Ketogenic Diet Therapy Part One


© Lina Jo Gilliland

The Ketogenic Diet in the use as treatment for epilepsy has been around for quite some time now. It was originated and has been successfully practiced at John Hopkins University for decades. This diet has normally been perscribed to children whose seizures are severe and do not respond to medications. This diet is devised to keep it's patient in a constant state of ketosis, which simulates what happens to the body during fasting. The purpose of this is to switch the body over to burning fats instead of glucose for energy. Burning fat is the basis of this diet. The large number of ketones produced by fat burning is what keeps seizure control. Ketosis causes a short term sedative effect and also acts as an appetite suppressant which results in patients not feeling hungry while they are on the diet. It is still unclear exactly why this diet works, some feel that a high fat diet alters the brain chemistry and the sensitivity to certain transmitter sites. There is still much research left to be done on this matter. As newer and more medications begain to come out the Ketogenic Therapy became less and less popular. Recently, however, people are looking for more holistic ways to treat seizure disorders and it's use is once again on the rise.
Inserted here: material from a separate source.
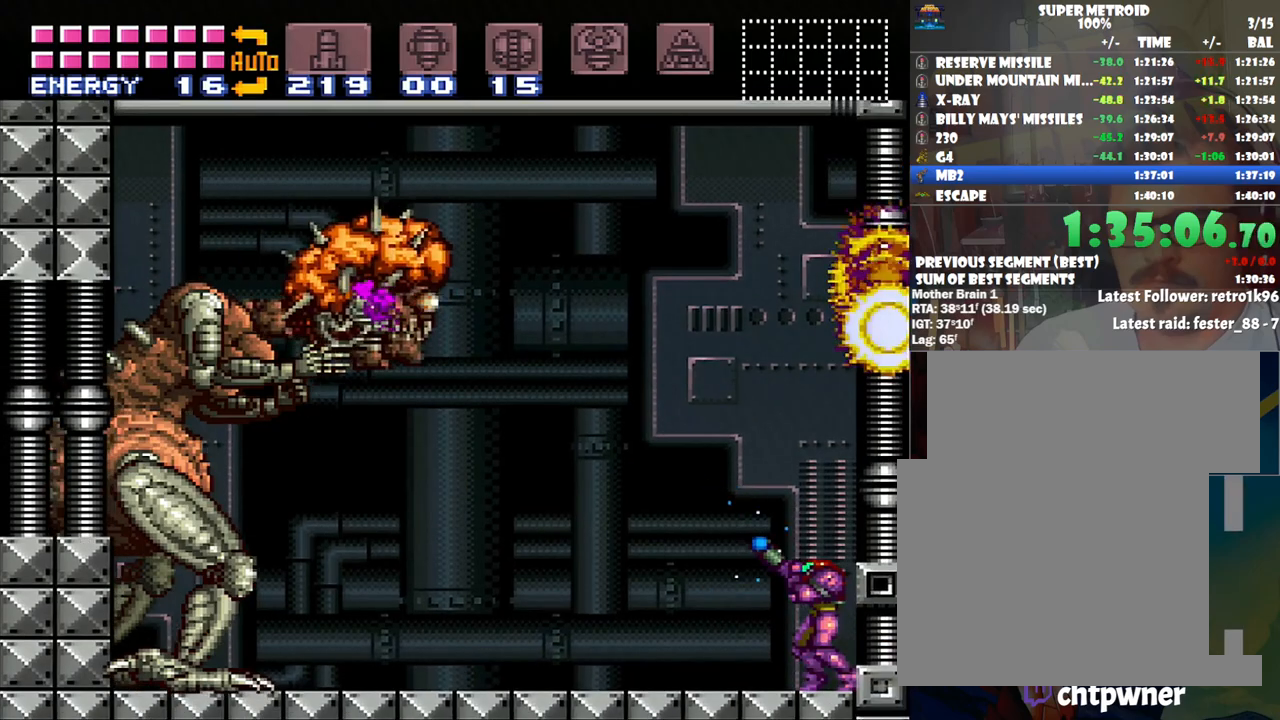
{"buttons": ["R1"], "events": [[500, "Y", "up"]]}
Candidates for this diet have always been children who have tried several medications and combinations and have been unable to achieve control.Usually it was used in children over one year and was seldome used on children in thier later years of school. Most of the reasoning behind this was the feeling that it would be too difficult for a school child to resist "temptation". It is just recently being looked at as a valuable therapy among adults. It has been said that one reason it was not used in adults was because of the difficulty they supposedly had maintaining ketosis. In talking with other adults and in my own experience this has not proven to be a problem. Starting the Ketogenic Diet is not easy and requires a 5 day hospital stay for initiation. Usually the first 2 days are fasting with little or no water depending on the individual. The faster high ketosis is achieved the sooner the diet can be started. By the 3rd day in the hospital ketois has started and the patient is given one third strength meals, day 4 two-third strength meals and day 5 of discharge is on full keto meals.